The Trump EPA’s first TSCA risk evaluation is an epic fail

Richard Denison, Ph.D., is a Lead Senior Scientist.

Yesterday Environmental Defense Fund (EDF) filed more than 100 pages of comments on a 40-page draft risk evaluation the Trump Administration’s Environmental Protection Agency (EPA) has prepared for Pigment Violet 29 (PV29).  PV29 is the first of 10 chemicals undergoing risk evaluations under the Toxic Substances Control Act (TSCA).  Our comments were so much longer than the EPA document we were commenting on because there was far more to say about what information EPA failed to obtain, make available or consider than what EPA included in its draft.

The essence of our lengthy comments can be boiled down to a single sentence, however:  EPA has utterly failed to demonstrate that PV29 does not present unreasonable risk of injury to health or the environment.

For folks who want somewhat more detail than this, our comments start with a 4-page Executive Summary that capsulizes the many serious deficiencies we identified in EPA’s draft.  I’ll provide some highlights in this post.  

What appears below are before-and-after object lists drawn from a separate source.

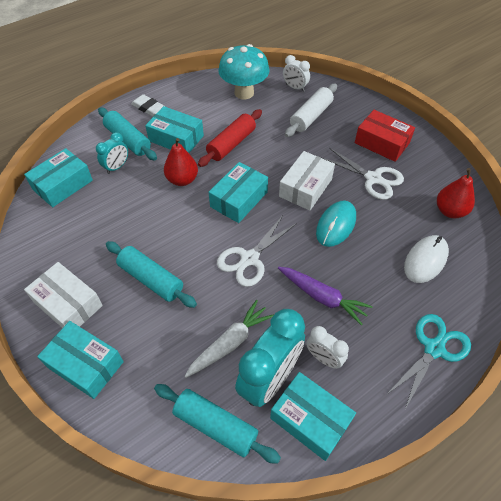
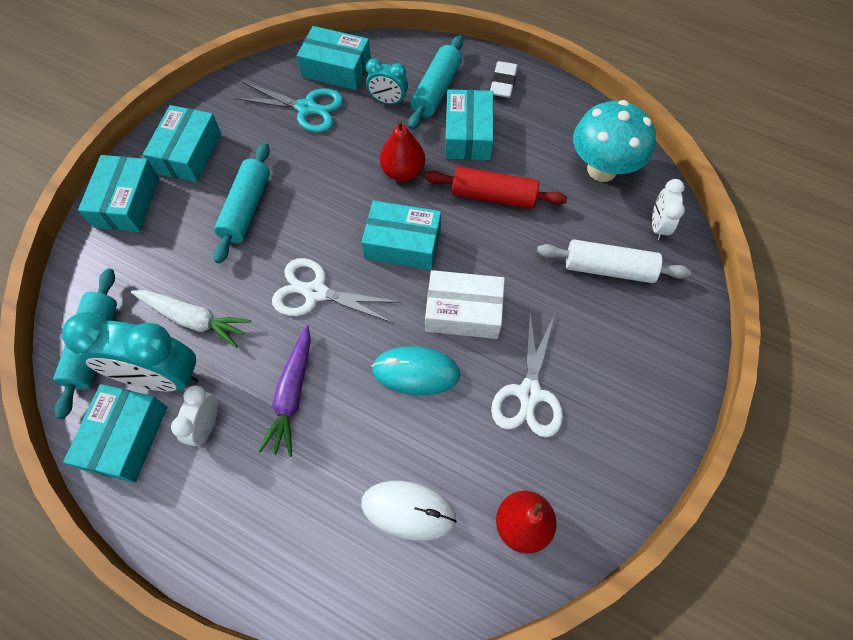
camera: 65 degrees right, 10 degrees up
(68, 304) = (188, 153): white box -> turquoise box
(382, 143) = (612, 383): red box -> none
(434, 348) = (266, 558): turquoise scissors -> turquoise scissors (307, 108)

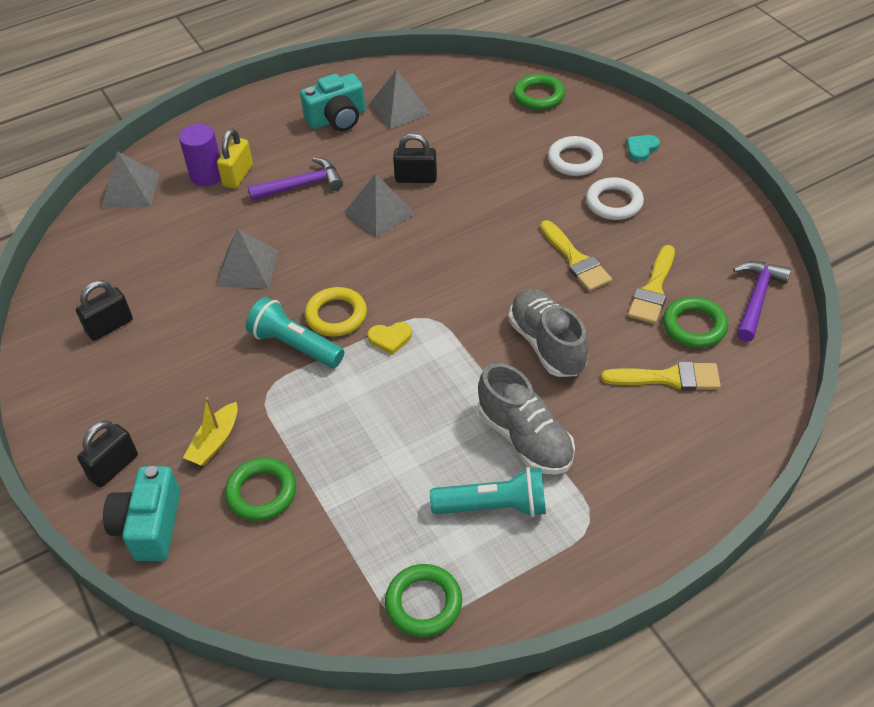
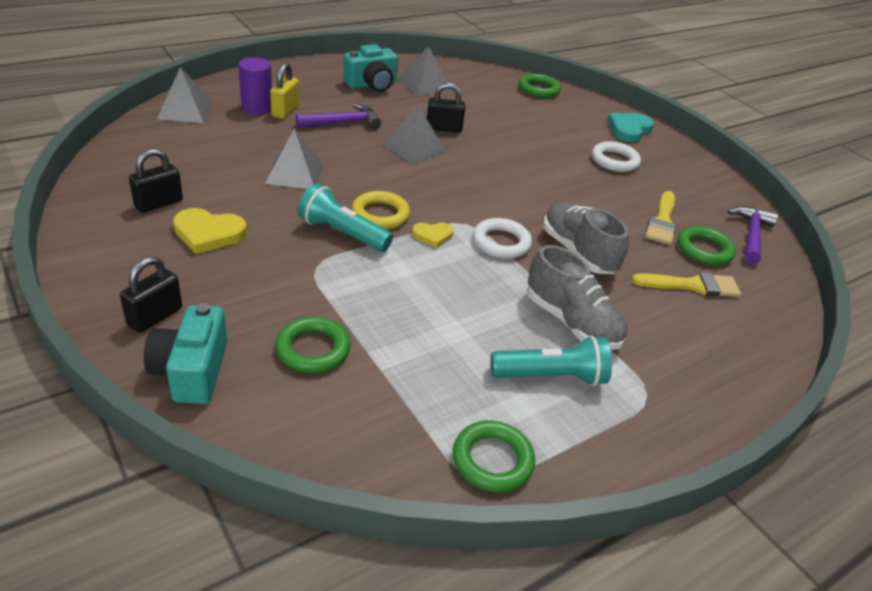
camera: 10 degrees left, 10 degrees down
(160, 360) = (208, 233): none -> yellow heart
(215, 441) = (263, 302): yellow boat -> none
(575, 160) = (576, 131): white ring -> white ring (501, 242)
(576, 260) = (591, 195): yellow brush -> none
(641, 149) = (629, 129): turquoise heart -> turquoise heart, size x1.65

We have already blogged about several failures on EPA’s part:

  • EPA failed to provide public access to the 24 health and safety studies on which it relied, in violation of TSCA.
  • EPA relied on two acute inhalation toxicity studies to conclude no inhalation risk, despite the fact that the manufacturer that conducted the studies declared them “not reliable” due to use of an “unsuitable test system” and said the studies should be “disregarded due to major methodological deficiencies.”
  • EPA obtained a single, undocumented workplace air concentration value through a private personal communication with a conflicted industry source and used it as the basis to conclude that all workers and all other human populations face no significant inhalation exposure to PV29.
  • EPA concluded PV29 presents no risk to human health by combining that suspect inhalation exposure value with a toxicity value from a short-term oral toxicity screening test – despite the fact that internationally accepted (as well as EPA’s own) guidance cautioned that the results of that test cannot be used to conclude there are no adverse effects.

These failings are only the tip of the iceberg.  I’ll mention 10 more flaws here that are detailed in our comments:

  1. EPA fails to address the implications of the very high persistence of PV29 in the environment, and it lacks any measured data that directly assess the potential for PV29 to bioaccumulate in humans or other organisms; instead EPA uses modeled values derived from an estimation program that relies on insufficient data on similar chemicals.
  2. EPA has no information on chronic aquatic toxicity, terrestrial toxicity, or toxicity to sediment-dwelling organisms, yet still draws the sweeping conclusion that PV29 presents no environmental hazard of any kind.
  3. EPA has no actual data on the levels of PV29 released to or present in air, soil, sediment, surface water, people, other organisms, or products containing or made from the chemical.
  4. EPA ignores all occupational exposures by downstream processors and users based on the false assumption that exposures would invariably be lower since they handle a smaller overall quantity of PV29 than the manufacturer.
  5. EPA fails to analyze risk to consumers, the general public, and relevant subpopulations on the same basis, and uses an approach to sentinel exposure assessment that violates both scientific norms and EPA’s own regulation.
  6. EPA lacks any data on absorption of PV29 by inhalation, dermal, and oral routes of exposure, yet concludes it cannot be absorbed.
  7. For human health hazard, EPA relies on studies which mostly examined only acute lethal effects and none of which assessed chronic toxicity.
  8. EPA dismisses the potential for increased adverse effects on susceptible subpopulations based on studies that failed to look for such effects.
  9. EPA fails to include all necessary uncertainty factors—such as for extrapolating from acute to chronic toxicity values and for database deficiencies—in calculating its benchmark margins of exposure for worker inhalation and dermal exposures.
  10. EPA has inconsistently and selectively applied its approach to systematic review, which has not been subject to any peer review and deviates from established, authoritative approaches to systematic review developed by experts.

EDF devoted such a high level of effort to this admittedly rather obscure chemical in part because PV29 is far from atypical in having so little information on its hazards and exposures.  Indeed, similar data gaps apply to the large majority of chemicals falling under TSCA’s jurisdiction.  A key aspect of the reforms to TSCA Congress made in 2016 was to enhance EPA’s authority to get the information it needed to conduct robust risk evaluations of chemicals in commerce.  Yet under this Administration EPA has yet to even hint at using that authority.

The shoddiness of EPA’s draft risk evaluation of PV29 is a direct result of this failure.

For years, I have heard the chemical industry complain about the purported inadequacies of EPA science.  Given that they’re essentially running the show at EPA these days, is what we’re seeing now what they had in mind as constituting sound science?

Regardless, it’s not a pretty sight.